If desired, the data attribute axes can extend the full vertical length of the figure by changing the attribute_axis_full=True parameter.

fig = plt.figure(figsize=(7, 7))

# plot fence with data d13C data attribute
axes, axes_dat = fence_5.plot(style_1, fig=fig,
                              data_attributes=['d13C', 'd18O'],
                              data_attribute_styles=[d13C_style, d18O_style],
                              sec_wid=1,
                              attribute_axis_full=True)

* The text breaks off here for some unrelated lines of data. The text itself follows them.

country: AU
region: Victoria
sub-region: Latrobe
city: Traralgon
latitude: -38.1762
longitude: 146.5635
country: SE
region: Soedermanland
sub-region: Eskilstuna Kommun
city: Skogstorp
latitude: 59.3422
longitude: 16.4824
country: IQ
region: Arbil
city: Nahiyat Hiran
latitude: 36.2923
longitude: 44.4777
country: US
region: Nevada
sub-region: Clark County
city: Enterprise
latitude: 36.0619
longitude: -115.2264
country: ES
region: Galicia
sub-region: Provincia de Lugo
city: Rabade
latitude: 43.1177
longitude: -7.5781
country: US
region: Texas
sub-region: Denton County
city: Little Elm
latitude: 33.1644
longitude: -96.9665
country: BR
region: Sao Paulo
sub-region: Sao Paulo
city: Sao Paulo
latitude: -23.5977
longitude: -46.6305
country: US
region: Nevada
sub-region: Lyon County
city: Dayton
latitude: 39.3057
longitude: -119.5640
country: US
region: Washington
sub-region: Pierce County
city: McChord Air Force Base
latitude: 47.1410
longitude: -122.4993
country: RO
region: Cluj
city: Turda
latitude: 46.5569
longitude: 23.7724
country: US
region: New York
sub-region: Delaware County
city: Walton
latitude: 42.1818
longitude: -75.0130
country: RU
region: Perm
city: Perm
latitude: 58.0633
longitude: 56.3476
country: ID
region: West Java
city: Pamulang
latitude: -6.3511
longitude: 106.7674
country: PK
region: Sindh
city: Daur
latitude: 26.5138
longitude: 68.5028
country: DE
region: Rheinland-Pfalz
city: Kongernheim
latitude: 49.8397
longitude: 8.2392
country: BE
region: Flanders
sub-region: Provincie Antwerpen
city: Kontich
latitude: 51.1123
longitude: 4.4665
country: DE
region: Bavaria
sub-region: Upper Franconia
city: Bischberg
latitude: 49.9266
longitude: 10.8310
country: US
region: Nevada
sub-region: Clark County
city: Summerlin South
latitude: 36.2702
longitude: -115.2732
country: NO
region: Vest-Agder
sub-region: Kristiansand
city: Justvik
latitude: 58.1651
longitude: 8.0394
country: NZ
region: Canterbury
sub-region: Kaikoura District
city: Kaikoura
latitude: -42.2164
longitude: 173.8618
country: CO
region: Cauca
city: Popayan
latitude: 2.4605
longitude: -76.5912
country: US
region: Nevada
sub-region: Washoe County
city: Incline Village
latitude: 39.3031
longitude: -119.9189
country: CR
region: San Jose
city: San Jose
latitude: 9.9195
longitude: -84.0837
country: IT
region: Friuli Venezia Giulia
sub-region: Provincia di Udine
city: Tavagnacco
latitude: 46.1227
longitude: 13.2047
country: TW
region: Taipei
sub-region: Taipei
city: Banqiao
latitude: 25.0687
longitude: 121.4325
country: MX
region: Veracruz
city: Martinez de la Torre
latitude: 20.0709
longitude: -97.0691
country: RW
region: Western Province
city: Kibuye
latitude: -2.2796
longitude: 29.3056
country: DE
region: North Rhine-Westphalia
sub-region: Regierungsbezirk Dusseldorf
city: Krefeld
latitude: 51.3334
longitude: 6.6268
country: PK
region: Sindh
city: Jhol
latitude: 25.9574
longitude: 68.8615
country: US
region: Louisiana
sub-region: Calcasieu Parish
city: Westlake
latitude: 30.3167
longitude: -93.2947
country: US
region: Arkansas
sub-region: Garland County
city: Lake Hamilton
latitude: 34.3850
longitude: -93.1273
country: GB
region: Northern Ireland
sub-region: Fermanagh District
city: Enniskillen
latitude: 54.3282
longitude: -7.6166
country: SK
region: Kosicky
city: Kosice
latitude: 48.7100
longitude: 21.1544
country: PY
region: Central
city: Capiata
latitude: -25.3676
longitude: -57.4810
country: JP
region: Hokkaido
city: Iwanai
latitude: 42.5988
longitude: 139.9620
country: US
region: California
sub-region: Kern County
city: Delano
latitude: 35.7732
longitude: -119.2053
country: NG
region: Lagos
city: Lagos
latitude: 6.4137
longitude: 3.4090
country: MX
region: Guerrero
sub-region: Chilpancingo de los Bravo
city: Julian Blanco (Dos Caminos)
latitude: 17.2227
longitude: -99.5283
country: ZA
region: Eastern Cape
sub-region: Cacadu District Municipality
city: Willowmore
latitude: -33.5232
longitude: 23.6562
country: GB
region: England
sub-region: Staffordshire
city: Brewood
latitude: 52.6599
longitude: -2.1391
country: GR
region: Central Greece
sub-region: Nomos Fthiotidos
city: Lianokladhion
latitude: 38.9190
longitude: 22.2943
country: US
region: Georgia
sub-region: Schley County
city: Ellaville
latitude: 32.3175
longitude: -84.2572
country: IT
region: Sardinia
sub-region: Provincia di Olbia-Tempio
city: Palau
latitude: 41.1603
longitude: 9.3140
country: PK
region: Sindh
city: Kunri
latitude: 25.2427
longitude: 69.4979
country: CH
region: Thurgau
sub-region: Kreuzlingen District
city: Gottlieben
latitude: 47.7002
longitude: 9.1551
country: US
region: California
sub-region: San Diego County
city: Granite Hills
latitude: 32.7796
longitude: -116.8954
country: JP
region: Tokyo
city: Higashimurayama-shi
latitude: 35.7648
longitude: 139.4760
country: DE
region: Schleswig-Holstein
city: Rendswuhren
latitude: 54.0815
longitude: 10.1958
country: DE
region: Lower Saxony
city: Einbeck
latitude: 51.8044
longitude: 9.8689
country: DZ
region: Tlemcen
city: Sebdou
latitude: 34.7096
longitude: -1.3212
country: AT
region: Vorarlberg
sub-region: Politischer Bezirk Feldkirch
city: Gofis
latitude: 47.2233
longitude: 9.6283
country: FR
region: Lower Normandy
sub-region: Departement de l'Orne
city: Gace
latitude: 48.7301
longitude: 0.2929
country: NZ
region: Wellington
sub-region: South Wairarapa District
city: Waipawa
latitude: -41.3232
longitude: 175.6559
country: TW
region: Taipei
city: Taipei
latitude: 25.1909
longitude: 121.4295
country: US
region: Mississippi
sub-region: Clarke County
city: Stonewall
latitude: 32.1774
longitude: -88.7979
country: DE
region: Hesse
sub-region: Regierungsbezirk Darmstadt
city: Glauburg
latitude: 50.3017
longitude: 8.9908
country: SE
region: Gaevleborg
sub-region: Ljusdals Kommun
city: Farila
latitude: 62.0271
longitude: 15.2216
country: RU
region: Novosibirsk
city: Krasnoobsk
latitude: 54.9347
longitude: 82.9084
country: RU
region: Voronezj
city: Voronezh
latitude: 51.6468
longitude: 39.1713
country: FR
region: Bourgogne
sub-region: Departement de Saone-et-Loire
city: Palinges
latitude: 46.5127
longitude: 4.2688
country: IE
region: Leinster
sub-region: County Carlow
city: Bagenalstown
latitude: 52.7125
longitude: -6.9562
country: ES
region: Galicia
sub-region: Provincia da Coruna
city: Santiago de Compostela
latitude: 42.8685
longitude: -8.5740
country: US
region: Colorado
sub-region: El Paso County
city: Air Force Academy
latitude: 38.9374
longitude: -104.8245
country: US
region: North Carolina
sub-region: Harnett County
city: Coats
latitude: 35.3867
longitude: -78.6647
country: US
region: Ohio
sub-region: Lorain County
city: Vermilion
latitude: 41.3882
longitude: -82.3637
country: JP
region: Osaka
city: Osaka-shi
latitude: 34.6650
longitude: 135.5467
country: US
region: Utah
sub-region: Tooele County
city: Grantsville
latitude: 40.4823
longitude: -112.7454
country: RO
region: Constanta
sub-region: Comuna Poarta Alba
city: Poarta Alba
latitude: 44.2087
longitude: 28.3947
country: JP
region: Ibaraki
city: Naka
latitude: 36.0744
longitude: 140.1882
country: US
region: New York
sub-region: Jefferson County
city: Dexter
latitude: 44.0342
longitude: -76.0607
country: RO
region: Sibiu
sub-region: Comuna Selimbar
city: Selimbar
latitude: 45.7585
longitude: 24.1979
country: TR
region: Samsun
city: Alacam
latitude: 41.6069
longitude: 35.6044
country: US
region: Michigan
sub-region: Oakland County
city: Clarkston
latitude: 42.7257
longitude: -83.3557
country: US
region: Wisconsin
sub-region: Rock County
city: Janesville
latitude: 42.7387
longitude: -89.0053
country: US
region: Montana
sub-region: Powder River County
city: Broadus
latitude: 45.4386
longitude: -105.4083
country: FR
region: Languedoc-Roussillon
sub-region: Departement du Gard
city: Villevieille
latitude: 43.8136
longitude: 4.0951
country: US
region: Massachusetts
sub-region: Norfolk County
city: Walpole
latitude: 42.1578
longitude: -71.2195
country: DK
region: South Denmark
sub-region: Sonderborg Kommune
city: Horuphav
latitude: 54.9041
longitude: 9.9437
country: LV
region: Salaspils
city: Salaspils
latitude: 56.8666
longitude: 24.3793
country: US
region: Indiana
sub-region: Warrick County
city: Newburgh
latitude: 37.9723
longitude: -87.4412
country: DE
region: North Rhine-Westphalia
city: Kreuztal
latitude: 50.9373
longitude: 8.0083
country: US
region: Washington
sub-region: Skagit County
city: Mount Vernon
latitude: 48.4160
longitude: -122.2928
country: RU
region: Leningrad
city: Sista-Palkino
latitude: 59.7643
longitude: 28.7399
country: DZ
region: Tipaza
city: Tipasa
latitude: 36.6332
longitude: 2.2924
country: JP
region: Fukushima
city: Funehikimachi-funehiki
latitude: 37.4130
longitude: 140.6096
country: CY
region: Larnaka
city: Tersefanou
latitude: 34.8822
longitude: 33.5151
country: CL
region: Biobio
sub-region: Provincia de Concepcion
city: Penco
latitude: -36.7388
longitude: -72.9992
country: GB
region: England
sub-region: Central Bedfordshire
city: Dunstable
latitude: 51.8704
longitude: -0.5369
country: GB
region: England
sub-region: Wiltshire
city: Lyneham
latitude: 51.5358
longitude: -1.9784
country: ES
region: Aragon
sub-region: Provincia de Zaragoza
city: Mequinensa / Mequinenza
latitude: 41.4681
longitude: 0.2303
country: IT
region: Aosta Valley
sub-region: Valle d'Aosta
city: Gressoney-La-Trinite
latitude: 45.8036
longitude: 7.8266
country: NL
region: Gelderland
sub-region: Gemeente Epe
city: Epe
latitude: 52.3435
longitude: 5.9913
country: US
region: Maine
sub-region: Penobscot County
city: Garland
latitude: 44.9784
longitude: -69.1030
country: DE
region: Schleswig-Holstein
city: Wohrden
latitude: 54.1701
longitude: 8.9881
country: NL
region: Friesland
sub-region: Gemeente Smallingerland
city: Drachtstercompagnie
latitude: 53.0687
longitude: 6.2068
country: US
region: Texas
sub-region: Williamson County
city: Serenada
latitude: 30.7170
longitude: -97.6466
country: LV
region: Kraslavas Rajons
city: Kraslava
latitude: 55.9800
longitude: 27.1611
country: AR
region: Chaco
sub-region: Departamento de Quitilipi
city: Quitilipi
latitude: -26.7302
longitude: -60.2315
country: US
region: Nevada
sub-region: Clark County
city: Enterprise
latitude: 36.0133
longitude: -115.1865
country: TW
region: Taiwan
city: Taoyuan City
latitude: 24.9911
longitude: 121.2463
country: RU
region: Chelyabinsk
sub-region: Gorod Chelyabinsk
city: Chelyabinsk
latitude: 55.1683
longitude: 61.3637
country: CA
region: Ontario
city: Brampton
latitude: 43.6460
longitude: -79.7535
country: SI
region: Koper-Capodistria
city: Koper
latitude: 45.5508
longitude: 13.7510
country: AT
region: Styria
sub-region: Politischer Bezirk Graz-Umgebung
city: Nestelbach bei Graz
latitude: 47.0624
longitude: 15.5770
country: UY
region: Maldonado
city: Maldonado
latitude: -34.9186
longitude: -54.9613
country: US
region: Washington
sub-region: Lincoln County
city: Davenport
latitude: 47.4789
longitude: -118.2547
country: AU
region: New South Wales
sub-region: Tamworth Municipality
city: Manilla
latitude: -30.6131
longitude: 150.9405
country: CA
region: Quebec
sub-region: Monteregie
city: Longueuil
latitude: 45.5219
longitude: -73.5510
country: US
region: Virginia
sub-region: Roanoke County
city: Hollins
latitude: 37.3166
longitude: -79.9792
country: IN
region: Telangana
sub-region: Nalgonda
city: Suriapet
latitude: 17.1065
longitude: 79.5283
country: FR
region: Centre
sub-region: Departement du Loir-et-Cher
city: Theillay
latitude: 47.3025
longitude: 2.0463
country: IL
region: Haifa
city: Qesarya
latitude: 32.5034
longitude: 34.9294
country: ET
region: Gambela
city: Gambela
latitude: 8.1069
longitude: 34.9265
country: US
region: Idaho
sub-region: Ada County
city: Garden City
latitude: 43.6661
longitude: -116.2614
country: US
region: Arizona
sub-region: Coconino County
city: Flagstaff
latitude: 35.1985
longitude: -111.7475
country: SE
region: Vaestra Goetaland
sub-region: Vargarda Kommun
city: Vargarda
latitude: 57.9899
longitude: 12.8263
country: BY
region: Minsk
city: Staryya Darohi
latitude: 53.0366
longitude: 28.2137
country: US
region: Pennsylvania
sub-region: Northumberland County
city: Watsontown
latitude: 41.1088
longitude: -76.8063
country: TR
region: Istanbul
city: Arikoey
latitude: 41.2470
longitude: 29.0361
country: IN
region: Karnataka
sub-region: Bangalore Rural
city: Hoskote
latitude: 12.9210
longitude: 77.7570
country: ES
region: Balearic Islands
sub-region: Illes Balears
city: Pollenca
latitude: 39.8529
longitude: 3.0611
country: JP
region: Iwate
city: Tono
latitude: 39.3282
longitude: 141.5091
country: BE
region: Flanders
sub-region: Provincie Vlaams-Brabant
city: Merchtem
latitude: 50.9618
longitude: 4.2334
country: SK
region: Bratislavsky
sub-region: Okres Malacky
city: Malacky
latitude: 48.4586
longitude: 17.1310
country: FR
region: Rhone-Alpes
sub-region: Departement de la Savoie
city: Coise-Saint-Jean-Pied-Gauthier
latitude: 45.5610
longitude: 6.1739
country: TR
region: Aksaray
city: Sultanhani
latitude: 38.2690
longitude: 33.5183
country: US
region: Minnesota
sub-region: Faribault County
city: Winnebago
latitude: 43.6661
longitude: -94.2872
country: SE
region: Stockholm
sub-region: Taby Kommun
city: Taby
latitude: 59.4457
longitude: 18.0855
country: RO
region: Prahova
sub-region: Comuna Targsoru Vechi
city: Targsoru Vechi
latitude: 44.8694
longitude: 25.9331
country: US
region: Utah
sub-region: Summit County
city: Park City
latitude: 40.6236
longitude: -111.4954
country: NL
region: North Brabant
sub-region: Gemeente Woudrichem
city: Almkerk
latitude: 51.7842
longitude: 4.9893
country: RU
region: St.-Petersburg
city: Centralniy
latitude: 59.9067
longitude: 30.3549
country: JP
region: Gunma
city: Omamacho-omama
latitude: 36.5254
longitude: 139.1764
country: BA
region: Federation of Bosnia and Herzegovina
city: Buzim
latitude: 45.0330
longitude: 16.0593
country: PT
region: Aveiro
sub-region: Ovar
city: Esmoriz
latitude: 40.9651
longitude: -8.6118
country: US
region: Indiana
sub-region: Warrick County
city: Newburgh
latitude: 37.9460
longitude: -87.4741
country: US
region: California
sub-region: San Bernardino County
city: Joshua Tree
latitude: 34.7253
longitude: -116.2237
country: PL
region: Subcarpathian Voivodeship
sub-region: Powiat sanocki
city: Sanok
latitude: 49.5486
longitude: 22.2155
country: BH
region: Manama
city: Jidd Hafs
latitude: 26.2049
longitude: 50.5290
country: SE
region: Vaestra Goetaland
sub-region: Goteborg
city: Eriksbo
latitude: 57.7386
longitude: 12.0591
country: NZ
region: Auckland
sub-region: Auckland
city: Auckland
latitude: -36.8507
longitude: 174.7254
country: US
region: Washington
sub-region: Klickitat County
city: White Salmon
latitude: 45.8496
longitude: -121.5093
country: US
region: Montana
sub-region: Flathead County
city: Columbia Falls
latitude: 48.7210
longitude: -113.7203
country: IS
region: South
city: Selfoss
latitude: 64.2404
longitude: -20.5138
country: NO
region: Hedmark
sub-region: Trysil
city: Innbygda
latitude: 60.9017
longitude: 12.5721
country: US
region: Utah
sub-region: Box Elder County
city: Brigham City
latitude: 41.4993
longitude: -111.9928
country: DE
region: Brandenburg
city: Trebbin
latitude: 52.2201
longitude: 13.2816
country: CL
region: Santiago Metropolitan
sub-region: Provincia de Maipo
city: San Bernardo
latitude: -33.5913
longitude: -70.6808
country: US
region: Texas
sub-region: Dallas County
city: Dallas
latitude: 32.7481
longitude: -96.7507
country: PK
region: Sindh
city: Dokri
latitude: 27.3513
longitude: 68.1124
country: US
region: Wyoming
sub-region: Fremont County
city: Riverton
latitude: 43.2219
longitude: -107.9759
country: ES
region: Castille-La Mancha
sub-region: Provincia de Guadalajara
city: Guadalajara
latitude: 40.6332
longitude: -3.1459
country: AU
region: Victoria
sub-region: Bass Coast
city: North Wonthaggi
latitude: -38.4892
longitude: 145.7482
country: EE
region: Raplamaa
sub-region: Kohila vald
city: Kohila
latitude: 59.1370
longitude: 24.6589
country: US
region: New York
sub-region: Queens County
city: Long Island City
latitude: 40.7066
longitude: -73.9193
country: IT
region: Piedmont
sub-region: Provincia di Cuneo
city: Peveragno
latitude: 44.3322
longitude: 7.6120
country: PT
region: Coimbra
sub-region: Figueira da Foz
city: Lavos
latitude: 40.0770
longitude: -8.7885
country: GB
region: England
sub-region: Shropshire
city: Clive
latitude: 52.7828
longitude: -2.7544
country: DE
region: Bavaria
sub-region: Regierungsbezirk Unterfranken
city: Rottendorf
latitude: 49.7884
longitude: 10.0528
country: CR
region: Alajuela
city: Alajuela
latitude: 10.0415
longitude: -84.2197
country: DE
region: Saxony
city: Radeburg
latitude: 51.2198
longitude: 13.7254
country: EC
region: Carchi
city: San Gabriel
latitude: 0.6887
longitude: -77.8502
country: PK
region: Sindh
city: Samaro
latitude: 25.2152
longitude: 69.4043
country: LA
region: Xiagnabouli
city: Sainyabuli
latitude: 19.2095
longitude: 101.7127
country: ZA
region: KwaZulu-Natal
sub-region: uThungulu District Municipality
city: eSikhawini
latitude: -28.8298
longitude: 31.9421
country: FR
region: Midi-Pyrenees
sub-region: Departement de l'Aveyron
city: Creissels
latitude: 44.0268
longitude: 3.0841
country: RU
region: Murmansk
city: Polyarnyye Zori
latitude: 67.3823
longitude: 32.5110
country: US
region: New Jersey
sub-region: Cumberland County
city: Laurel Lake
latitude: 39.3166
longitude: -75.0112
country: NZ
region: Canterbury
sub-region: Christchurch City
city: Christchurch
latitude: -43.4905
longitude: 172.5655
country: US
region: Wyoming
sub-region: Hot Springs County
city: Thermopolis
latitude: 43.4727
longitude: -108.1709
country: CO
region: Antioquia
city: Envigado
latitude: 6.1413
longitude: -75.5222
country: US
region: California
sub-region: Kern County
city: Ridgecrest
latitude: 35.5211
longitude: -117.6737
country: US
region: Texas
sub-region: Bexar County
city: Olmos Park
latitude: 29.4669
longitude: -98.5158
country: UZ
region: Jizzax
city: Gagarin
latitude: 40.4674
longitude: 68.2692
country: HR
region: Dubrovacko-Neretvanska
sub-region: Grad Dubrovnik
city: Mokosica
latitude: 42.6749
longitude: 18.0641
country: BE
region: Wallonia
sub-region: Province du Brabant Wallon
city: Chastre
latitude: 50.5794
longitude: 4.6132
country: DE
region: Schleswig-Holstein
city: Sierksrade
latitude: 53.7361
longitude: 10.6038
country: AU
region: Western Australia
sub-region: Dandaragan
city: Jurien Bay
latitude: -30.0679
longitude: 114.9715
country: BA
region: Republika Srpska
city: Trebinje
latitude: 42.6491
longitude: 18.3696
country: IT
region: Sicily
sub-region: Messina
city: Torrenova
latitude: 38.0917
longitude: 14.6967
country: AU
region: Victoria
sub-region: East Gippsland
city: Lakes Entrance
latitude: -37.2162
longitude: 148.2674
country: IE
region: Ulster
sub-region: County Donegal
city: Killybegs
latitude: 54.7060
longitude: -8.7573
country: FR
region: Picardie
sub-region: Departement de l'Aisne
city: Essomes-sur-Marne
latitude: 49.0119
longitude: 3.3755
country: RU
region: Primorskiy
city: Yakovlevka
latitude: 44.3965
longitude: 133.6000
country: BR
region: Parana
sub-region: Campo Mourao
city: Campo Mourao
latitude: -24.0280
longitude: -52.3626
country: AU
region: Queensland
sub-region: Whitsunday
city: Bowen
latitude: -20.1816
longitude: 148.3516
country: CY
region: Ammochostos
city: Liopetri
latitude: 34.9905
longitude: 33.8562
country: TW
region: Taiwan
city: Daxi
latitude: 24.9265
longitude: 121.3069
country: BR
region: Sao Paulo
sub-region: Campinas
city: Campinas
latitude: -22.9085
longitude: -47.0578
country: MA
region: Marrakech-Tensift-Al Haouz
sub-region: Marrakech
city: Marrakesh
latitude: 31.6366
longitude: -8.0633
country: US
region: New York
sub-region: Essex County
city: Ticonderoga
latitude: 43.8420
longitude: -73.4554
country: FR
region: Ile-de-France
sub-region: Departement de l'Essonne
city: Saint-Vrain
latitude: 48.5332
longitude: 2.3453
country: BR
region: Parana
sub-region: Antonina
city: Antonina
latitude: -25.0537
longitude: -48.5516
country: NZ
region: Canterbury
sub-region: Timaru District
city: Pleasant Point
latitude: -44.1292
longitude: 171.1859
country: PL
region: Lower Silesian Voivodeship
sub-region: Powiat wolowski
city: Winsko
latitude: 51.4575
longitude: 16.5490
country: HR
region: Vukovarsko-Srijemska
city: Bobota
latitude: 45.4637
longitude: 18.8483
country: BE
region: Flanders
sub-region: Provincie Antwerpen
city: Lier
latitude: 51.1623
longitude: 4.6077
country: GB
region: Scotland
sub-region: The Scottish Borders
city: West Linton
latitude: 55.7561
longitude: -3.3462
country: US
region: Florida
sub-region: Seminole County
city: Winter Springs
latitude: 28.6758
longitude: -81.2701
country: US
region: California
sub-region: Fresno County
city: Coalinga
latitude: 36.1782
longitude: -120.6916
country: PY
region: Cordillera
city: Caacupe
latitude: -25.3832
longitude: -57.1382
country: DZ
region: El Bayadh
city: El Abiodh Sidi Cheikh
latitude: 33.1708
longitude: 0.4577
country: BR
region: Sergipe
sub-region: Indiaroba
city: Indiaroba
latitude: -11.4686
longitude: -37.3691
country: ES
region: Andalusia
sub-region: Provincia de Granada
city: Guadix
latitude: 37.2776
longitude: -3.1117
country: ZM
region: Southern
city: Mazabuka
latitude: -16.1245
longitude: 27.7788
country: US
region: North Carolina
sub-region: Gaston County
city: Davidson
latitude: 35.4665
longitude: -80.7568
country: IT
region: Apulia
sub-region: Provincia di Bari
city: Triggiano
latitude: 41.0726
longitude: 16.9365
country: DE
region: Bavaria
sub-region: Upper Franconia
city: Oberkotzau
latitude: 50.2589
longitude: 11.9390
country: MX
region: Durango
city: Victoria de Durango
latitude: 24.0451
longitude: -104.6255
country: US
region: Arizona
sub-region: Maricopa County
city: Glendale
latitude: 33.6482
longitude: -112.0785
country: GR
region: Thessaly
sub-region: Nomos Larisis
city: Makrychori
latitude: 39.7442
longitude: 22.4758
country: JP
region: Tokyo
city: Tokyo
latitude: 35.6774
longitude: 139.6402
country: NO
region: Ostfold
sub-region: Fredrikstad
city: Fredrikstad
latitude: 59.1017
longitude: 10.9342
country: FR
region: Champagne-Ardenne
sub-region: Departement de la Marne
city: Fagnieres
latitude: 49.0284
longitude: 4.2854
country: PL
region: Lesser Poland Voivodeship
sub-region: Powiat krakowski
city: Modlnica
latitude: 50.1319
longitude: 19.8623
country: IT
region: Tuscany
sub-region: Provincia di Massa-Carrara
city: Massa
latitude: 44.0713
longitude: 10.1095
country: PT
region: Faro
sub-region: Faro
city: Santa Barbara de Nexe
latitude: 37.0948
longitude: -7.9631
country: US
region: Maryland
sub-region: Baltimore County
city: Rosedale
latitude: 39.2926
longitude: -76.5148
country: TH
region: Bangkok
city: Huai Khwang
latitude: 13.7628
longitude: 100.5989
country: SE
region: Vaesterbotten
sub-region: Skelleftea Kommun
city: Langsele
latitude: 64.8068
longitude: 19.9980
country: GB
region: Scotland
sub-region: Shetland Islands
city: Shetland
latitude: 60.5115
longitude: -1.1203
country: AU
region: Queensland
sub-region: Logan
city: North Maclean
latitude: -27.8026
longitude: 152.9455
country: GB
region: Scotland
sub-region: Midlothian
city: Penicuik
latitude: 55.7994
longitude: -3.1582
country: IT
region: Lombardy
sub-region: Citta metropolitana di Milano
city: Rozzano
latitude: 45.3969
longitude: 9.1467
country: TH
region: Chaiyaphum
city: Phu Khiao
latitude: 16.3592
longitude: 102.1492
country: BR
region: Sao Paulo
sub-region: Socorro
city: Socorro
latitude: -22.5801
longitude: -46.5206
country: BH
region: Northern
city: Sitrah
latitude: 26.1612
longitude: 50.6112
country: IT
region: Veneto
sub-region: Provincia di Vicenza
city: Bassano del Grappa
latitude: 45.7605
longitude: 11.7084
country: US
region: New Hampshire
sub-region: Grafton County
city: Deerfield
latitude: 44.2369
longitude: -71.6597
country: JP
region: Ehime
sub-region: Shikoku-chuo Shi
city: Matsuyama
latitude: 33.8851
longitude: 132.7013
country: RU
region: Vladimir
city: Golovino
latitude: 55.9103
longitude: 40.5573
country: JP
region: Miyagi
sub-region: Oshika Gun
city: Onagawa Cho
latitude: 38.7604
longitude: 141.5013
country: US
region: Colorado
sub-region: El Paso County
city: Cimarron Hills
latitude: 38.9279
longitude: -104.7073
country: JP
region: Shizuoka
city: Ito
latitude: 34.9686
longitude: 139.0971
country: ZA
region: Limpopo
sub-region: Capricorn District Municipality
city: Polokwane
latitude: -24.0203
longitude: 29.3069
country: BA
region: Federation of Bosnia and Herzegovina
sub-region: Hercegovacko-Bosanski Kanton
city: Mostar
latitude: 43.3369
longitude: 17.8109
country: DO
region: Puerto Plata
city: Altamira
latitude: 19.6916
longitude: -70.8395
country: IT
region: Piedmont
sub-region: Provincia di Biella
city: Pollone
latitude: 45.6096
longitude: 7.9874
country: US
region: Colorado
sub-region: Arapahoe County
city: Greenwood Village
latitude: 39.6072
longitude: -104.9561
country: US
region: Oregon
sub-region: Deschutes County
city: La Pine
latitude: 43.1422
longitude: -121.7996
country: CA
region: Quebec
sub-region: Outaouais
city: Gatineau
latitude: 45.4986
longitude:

# adjust the x-axes for the data attribute plots
for axs in axes_dat:
    axs[0].set_xlim([-10.5, 10.5])
    axs[1].set_xlim([-17, 1])
    axs[0].set_xlabel('$\\delta^{13}$C', fontsize=7)
    axs[1].set_xlabel('$\\delta^{18}$O', fontsize=7)
    for ax in axs:
        ax.tick_params(axis='x', labelsize=6)
        ax.grid(axis='x', which='major', linewidth=1)

plt.show()

Plotting Options

Other plotting options can be specified for pystrat.Fence.plot.

Section Title Rotation

Section names rotated vertically by default to accommodate potentially long names and facilitate labeling of distances between sections.

The names can easily be rotated to horizontal, however, by setting sec_names_rotate=False when plotting.

fig = plt.figure(figsize=(7, 7))

fence_2.plot(style_1, fig=fig, sec_names_rotate=False)

plt.show()

References

Tasistro-Hart, A.R., Macdonald, F.A., Crowley, J.L., and Schmitz, M.D., 2025, Four-million-year Marinoan snowball shows multiple routes to deglaciation: Proceedings of the National Academy of Sciences, v. 122, p. e2418281122, doi:10.1073/pnas.2418281122.